Input data:
____

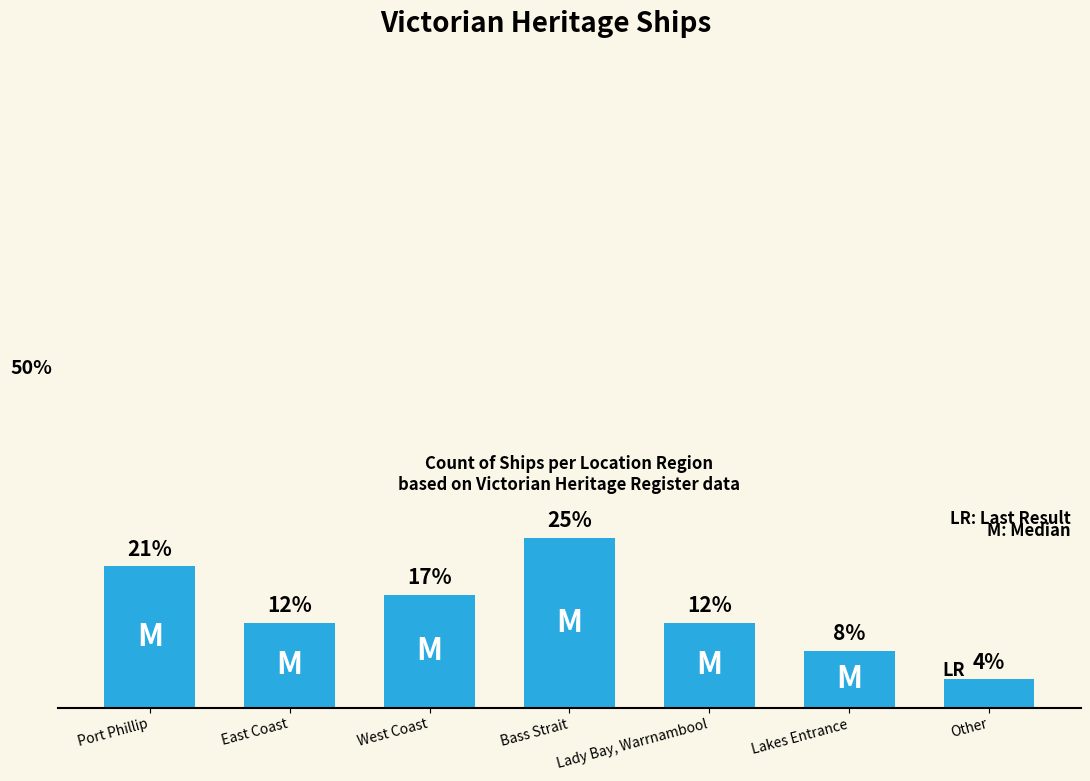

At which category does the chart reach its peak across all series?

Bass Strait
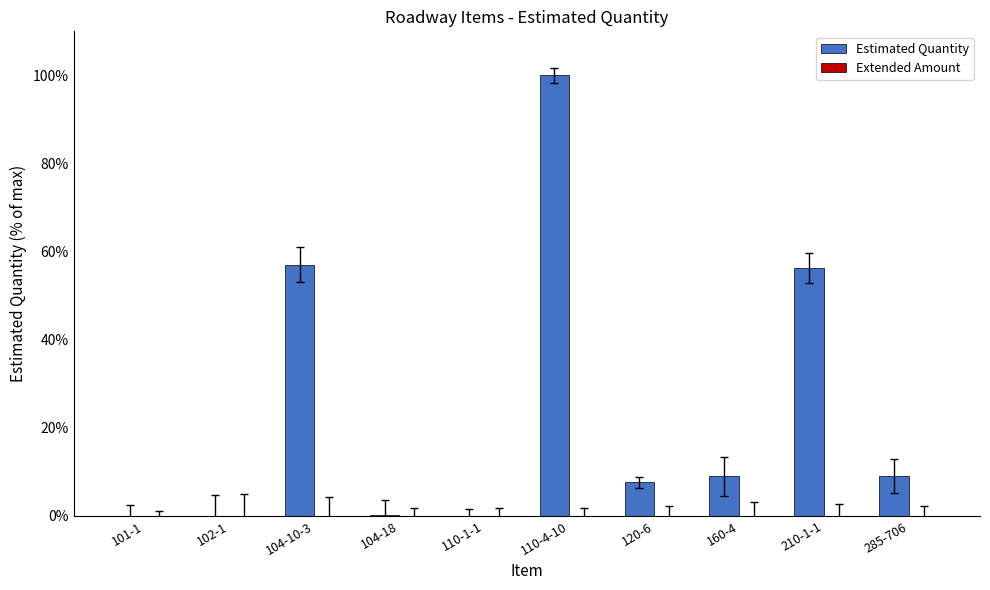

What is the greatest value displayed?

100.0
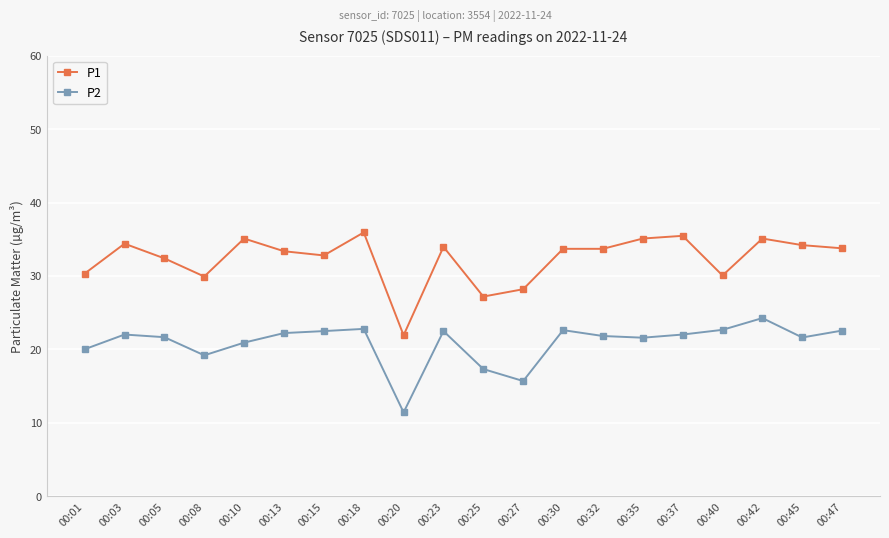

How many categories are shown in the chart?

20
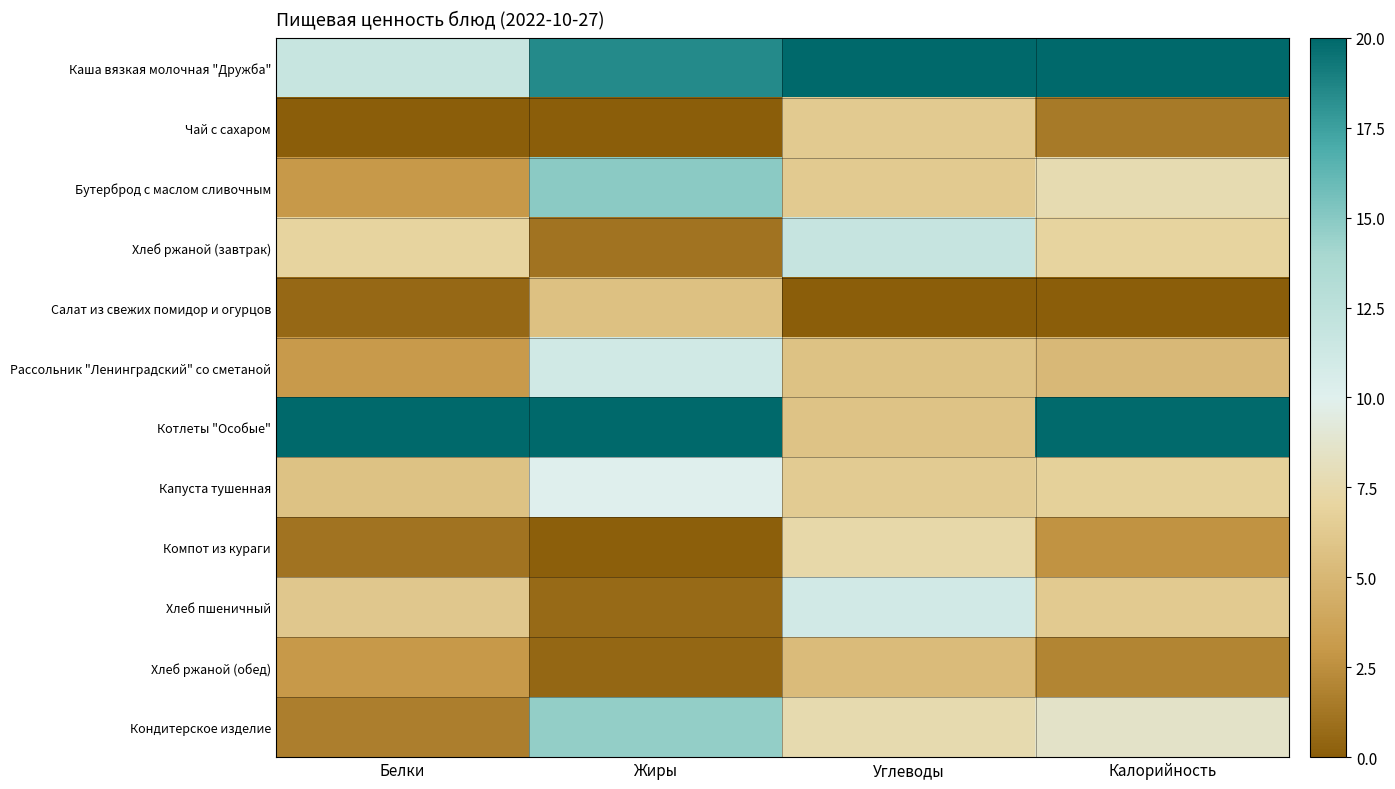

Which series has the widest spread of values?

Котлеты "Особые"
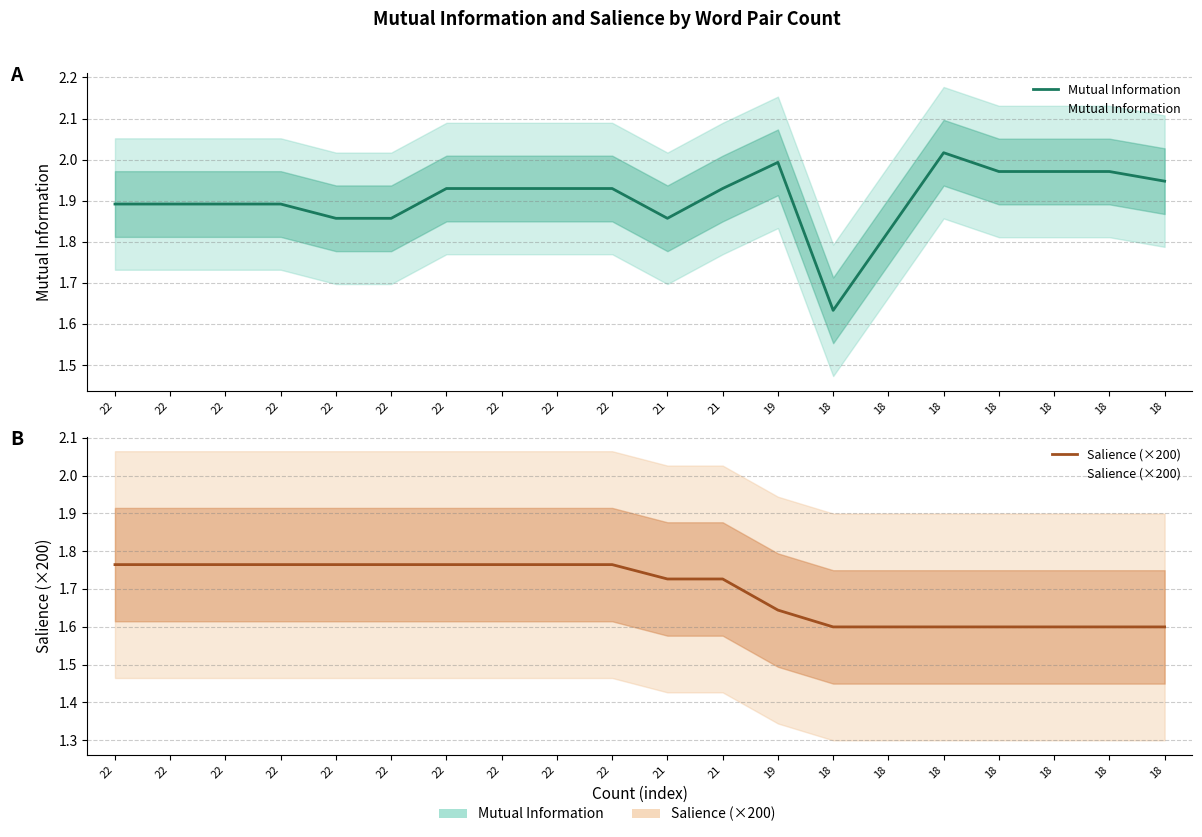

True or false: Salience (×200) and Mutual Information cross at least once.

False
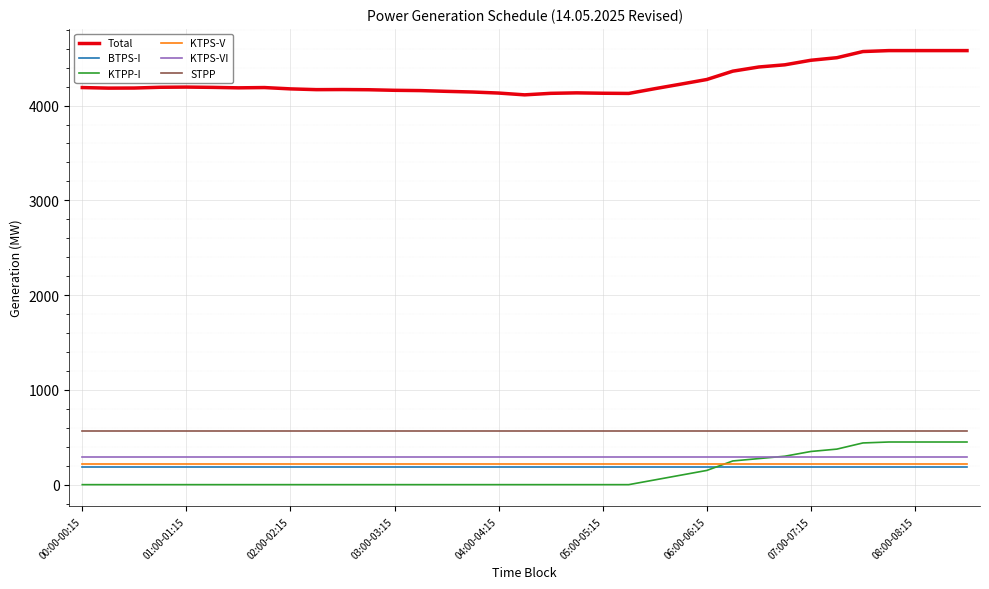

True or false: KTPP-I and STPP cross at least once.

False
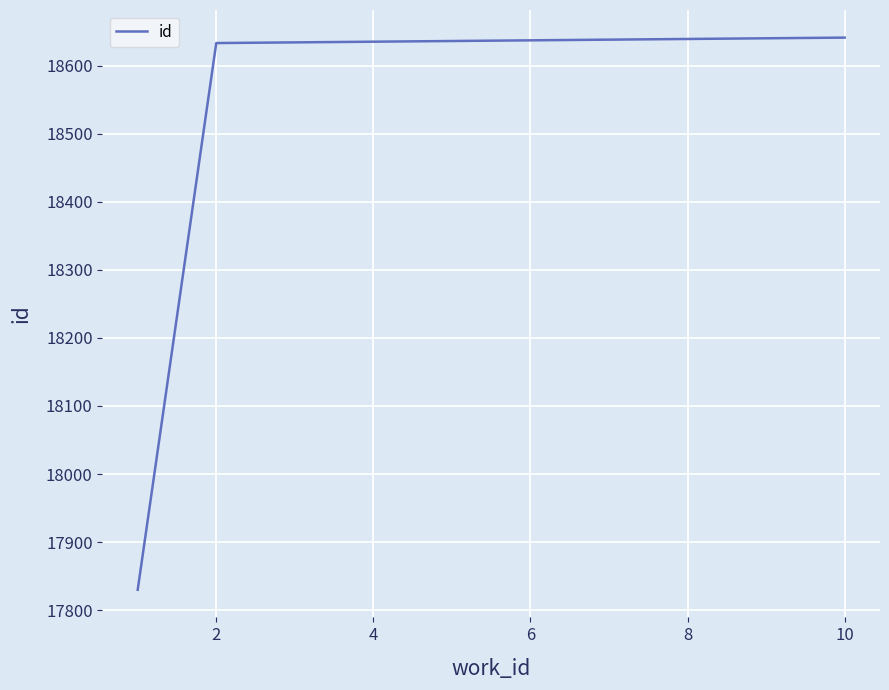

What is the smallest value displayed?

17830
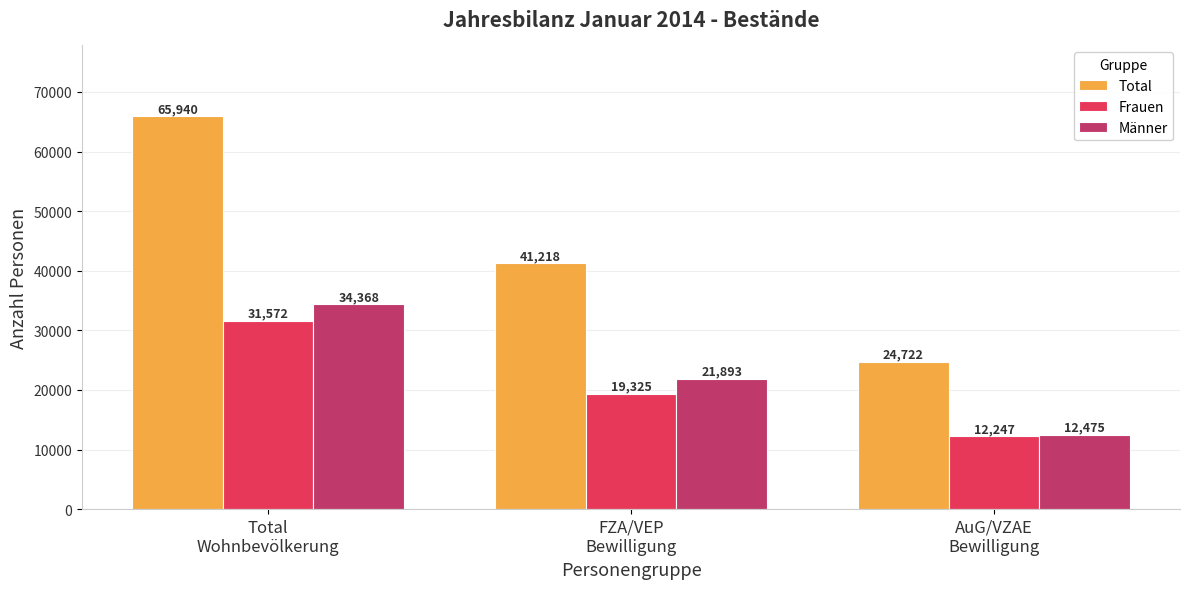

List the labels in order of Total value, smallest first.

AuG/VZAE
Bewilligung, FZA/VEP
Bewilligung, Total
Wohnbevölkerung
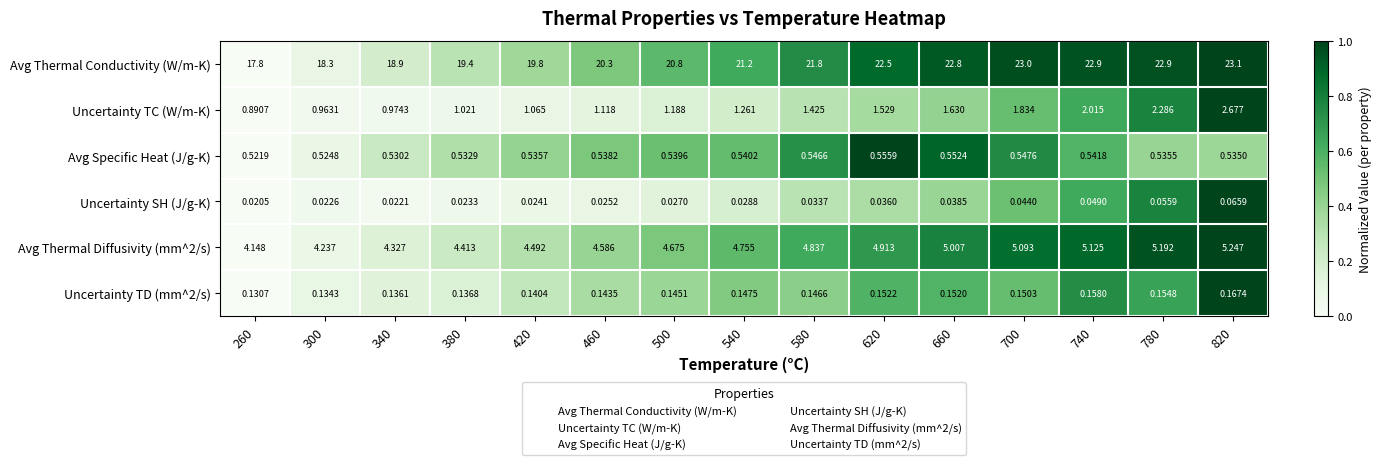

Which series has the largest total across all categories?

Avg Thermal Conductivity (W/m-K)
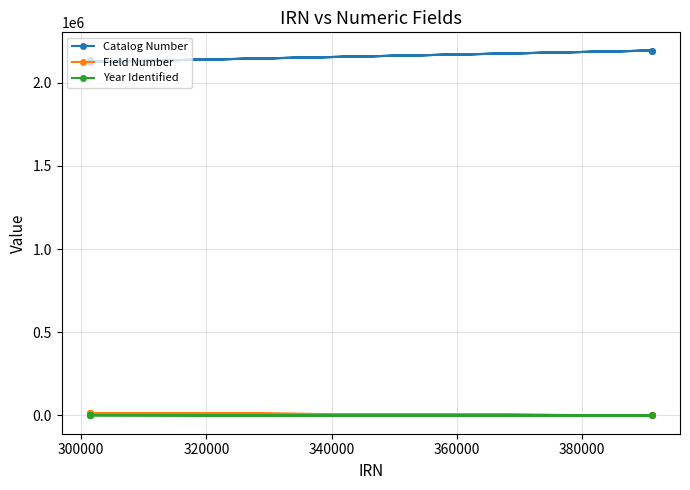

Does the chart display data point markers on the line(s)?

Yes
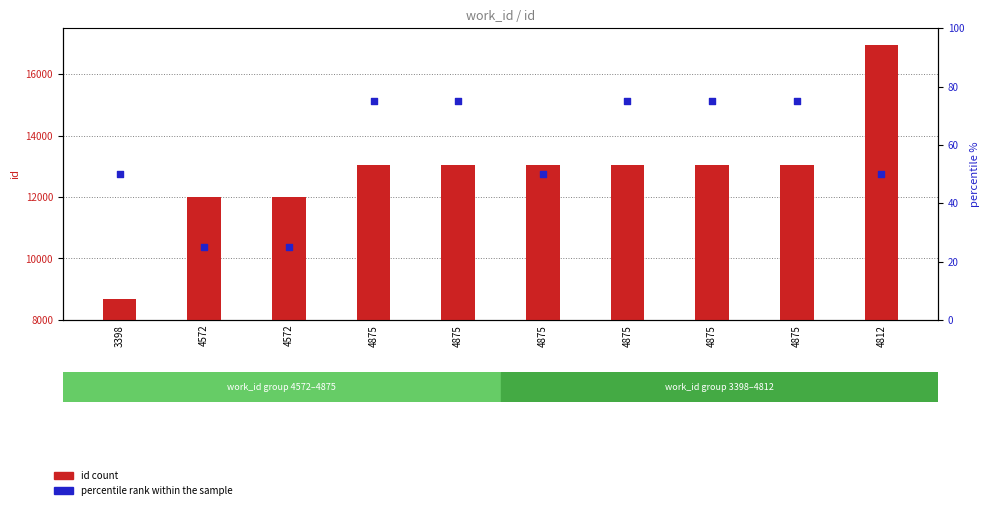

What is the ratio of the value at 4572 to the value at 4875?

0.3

____

Exercise details: Copy out all of the material above word for word, but leave out the pictures.

Result of the exercise:
At which category does the chart reach its peak across all series?

Bass Strait

What is the greatest value displayed?

100.0

How many categories are shown in the chart?

20

Which series has the widest spread of values?

Котлеты "Особые"

True or false: Salience (×200) and Mutual Information cross at least once.

False

True or false: KTPP-I and STPP cross at least once.

False

What is the smallest value displayed?

17830

List the labels in order of Total value, smallest first.

AuG/VZAE
Bewilligung, FZA/VEP
Bewilligung, Total
Wohnbevölkerung

Which series has the largest total across all categories?

Avg Thermal Conductivity (W/m-K)

Does the chart display data point markers on the line(s)?

Yes

What is the ratio of the value at 4572 to the value at 4875?

0.3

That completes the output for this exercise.